In our world, how do we who have been relatively privileged, how do we respond to the suffering and pain of the world, to the threats of changing climate, increasing exploitation, extremism in God’s name. What does it mean to testify in times of great suffering and great hatred?  Well it means courage.  Courage in the face of fear.  Hope when all seem hopeless.  It means boldness to speak in the midst of suffering.
We in Aotearoa have had a sharp lesson in that this year past and we in the church even more so as we grappled with the hatred of the mosque shooting and its aftermath.  But we also saw the love and compassion of people of faith, the challenge of the right words to speak into the horror, a new beginning of relationship and understanding.
The sometimes the sheer overwhelmedness of what is happening around us has the capacity to paralyse us, to cause us to give up, to retreat into our shells and yet Jesus is teaching us to make the most of this scary vulnerable time – our voice is needed and we must not be intimidated.  We must trust that in our very powerlessness we are well qualified to speak with authority and wisdom – not ours but God’s.  Our words bear witness to Christ’s unshakeable promise to walk with us in all that this world might throw at us to a new creation - remember the words of hope from Isaiah For I am about to create new heavens and a new earth; the former things shall not be remembered or come to mind.
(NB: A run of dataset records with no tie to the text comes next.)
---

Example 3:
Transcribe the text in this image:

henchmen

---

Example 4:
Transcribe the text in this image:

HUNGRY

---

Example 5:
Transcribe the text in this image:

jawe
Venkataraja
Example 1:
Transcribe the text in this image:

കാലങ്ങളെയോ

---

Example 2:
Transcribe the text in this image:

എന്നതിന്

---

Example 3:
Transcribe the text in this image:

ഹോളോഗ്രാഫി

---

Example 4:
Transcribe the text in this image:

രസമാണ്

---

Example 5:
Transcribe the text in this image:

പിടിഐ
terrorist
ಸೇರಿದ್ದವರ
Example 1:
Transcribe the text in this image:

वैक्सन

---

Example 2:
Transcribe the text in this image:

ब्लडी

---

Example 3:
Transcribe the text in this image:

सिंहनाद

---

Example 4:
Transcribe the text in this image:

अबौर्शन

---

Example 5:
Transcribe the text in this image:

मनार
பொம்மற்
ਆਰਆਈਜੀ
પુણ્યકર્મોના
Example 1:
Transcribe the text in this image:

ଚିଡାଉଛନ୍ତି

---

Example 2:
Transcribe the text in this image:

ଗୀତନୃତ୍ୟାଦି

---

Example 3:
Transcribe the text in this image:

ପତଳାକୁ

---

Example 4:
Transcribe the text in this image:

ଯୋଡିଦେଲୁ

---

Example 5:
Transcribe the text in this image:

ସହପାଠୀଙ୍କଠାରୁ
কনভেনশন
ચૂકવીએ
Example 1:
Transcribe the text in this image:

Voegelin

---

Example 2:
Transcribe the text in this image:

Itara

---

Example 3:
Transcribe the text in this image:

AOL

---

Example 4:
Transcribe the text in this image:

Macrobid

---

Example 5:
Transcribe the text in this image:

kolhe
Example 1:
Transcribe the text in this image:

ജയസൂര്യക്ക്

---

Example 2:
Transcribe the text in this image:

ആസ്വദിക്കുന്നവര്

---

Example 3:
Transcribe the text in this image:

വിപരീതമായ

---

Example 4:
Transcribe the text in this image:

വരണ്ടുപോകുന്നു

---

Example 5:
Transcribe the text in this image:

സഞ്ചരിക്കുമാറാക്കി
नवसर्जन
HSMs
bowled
We actually have someone in NZ at the moment who epitomises that boldness and courage in the face of crushing despair.  Behrouz Boochani has been incarcerated on Manu Island for the last 6 years. A Kurdish/Iranian refugee, he left Iran afraid for his life only to be sent to the prison that is Australia’s answer to immigration pressures. He could have kept silent, waited and prayed.  But he didn’t. He spoke out while he was there – sending texts and short video clips out to the world. When his phone was taken he somehow got an another and another, telling the story of the suffering and despair bit by tiny bit.  He did not lie down and he did not keep quiet – he testified to the injustice and cruelty and he would not be quiet. 

Hear the story of Behrouz, ‘Manus Island Psalm’ written by Candi Young and hear the pain and the perseverance of this remarkable man who would not be silenced.  As I pray we will not be.

God, this is not our home, this place of blistering heat
suffocating us slowly with its dank humidity
night odours of sweat and foul breath
of decay, degeneration, degradation
strangling our hearts, our spirits.
The cold-steel eyes of the prison guards
the callous, careless arrogance of the Malaria nurses
God, this is not our home.

We survive during the day thanks to an old tree
spreading its branches, creating a canopy…
our tent in this alien wilderness.
This is not our home, but it is a refuge
from the oppression of this place
from ever-present surveillance
from nights clutching tightly to our nightmares
from being broken down slowly from without and within
…decay, degeneration, degradation.

God, this is not our home, this place of brokenness
of noise for the sake of noise.  Our songs, our poetry
have no meaning here, our images are lost to us
they remain behind in the mountains buried in snow
in rivers and waterfalls drumming the ancient chants.
Our metaphors have no substance here in this barren place.
We would weep, God, if we were not sucked dry.

This is not our home…but that home, that place where we began
grew, soaked up our language and history, turned on us.
So God, teach us to negotiate this culture of oppression
help us to enter into this new landscape, find a language of exile
…help us to survive.

This is not our home, and yet it is our only home.

Jesus said: This too is required of you – in the midst of the world’s turmoil, to have the courage and the boldness to testify to a better way, to trust in the promise of the man who, from his birth, walked towards the cross in the vulnerability and changed the world forever.   Amen.